*** Opening Excerpted records ***
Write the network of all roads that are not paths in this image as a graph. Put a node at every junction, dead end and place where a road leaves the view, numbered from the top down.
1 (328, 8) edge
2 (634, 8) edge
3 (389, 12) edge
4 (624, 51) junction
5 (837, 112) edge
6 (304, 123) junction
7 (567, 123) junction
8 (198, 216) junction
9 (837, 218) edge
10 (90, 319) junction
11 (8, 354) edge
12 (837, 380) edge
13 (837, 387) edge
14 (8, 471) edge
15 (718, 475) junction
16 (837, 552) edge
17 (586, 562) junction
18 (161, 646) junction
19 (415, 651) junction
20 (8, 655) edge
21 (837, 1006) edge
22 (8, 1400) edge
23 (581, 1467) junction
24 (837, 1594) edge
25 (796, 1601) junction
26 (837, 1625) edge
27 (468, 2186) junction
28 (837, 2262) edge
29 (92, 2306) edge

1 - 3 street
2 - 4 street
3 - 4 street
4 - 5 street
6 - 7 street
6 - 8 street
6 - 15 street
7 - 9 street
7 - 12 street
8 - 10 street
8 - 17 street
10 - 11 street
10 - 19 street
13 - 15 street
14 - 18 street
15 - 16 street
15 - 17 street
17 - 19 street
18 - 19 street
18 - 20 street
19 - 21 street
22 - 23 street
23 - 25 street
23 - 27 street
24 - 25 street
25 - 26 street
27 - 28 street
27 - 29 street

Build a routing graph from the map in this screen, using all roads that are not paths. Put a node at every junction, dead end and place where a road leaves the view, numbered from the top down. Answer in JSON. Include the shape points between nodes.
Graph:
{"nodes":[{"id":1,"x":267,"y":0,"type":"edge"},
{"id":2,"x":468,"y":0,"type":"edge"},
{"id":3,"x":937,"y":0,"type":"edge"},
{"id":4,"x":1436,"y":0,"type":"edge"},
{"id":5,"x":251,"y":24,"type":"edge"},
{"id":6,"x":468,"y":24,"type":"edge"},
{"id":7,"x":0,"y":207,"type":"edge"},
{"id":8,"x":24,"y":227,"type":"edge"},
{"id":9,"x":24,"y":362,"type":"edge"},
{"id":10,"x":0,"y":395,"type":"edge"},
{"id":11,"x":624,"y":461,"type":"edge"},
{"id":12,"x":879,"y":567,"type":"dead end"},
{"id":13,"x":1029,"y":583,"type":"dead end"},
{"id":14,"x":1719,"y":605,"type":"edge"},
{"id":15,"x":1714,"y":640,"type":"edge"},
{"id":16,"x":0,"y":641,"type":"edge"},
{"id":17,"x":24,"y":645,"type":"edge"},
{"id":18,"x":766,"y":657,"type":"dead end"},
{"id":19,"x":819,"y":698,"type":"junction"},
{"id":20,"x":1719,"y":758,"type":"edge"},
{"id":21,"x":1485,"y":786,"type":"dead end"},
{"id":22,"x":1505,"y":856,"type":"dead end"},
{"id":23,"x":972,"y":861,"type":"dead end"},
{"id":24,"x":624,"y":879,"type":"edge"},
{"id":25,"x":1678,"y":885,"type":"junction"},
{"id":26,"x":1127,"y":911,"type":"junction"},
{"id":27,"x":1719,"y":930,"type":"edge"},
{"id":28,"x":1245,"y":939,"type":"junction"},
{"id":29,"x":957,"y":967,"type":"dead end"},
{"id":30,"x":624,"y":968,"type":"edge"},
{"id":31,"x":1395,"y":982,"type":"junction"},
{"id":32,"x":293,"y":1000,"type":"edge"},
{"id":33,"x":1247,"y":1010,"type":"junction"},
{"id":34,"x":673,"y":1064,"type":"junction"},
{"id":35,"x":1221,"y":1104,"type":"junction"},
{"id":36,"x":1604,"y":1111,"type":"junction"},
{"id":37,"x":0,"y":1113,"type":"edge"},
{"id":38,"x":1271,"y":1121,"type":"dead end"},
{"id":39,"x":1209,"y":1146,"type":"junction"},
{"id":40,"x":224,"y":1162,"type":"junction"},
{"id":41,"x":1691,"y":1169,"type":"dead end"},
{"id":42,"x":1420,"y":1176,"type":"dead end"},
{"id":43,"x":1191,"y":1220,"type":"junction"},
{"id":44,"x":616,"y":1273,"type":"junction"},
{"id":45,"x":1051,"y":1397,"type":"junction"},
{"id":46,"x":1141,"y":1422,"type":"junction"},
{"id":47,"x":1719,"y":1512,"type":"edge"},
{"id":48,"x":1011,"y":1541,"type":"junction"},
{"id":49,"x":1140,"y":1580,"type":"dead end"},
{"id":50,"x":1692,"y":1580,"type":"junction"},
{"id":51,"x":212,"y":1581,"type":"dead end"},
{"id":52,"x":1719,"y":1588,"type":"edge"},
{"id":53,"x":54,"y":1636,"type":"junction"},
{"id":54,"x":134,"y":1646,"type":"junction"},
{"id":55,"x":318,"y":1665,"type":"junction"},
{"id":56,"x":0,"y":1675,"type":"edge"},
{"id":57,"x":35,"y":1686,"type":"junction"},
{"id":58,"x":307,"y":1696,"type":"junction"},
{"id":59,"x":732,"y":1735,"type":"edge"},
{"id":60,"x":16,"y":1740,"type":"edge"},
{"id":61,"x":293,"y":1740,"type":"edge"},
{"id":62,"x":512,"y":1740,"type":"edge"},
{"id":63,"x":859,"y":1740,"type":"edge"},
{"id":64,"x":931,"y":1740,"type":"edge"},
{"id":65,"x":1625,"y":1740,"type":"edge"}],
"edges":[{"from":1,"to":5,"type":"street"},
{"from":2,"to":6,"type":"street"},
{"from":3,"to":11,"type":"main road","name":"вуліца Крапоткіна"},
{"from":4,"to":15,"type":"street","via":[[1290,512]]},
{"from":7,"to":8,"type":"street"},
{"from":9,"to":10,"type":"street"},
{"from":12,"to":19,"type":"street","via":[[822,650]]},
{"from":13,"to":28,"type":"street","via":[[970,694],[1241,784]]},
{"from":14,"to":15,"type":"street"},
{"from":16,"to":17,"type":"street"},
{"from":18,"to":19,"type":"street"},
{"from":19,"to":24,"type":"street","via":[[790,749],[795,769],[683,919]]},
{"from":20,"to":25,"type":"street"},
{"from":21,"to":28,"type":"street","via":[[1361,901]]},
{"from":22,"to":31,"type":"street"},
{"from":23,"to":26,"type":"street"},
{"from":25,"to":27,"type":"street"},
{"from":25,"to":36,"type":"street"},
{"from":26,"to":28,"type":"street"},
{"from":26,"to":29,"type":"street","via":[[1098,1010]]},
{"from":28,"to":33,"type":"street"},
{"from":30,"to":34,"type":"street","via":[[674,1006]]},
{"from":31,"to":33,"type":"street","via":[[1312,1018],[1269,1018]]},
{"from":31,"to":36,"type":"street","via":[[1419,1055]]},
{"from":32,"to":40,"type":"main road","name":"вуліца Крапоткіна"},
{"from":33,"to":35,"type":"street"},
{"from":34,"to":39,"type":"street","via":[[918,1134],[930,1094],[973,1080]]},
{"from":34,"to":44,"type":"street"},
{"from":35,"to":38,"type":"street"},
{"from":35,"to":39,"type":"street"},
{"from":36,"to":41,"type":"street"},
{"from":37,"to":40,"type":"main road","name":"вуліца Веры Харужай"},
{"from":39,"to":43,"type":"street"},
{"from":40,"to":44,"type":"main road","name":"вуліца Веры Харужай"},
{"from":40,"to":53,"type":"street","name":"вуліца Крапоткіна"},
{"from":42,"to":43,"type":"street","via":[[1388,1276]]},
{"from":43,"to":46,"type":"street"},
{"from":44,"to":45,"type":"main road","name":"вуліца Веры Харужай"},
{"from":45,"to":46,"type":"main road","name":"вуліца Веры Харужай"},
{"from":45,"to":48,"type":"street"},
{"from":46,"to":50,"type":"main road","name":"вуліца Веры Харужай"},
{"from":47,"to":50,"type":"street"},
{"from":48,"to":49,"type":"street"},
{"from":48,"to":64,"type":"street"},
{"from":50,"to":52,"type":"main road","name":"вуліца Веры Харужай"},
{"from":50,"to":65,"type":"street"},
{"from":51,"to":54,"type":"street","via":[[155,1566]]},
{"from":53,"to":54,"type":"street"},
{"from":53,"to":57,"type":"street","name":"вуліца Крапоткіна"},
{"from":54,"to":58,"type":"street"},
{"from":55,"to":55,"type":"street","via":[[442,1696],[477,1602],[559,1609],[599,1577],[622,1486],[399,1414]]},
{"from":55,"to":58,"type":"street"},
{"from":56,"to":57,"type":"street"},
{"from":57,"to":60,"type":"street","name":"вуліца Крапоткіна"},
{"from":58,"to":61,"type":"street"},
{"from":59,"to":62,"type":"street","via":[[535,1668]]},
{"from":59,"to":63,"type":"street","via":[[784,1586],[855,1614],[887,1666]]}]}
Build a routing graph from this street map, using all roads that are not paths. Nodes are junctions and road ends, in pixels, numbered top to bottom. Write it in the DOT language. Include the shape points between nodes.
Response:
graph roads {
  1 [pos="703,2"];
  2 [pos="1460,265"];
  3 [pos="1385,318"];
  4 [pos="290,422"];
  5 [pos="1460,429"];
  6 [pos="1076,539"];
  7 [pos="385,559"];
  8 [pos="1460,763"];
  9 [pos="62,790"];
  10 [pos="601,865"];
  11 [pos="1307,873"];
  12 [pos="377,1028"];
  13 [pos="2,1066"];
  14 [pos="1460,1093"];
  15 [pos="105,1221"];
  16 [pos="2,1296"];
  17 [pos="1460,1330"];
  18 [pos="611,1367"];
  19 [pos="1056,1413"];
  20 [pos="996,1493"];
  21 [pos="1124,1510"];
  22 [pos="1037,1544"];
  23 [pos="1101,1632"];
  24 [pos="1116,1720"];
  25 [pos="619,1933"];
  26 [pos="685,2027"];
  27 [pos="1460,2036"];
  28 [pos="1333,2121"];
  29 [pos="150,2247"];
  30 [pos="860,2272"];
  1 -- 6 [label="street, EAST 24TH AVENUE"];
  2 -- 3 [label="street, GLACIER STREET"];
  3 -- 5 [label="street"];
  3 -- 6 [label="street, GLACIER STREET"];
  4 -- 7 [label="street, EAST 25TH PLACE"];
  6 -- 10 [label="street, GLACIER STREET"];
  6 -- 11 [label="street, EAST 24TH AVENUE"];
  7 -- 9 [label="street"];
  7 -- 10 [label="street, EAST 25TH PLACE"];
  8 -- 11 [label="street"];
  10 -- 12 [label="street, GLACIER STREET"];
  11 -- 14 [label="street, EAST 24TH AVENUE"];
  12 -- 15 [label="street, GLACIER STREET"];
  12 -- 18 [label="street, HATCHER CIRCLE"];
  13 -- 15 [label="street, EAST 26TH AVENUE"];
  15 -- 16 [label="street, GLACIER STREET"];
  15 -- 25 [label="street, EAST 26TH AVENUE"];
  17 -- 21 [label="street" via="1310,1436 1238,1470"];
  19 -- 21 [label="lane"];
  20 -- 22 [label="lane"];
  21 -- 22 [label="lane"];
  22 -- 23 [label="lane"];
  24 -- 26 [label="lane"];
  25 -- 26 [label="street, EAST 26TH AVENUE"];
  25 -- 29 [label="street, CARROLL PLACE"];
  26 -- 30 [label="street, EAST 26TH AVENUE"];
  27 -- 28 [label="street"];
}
*** Closing Excerpted records ***
Each line of the listing that includes the word "GLACIER" counts once; give the total as a single number.

6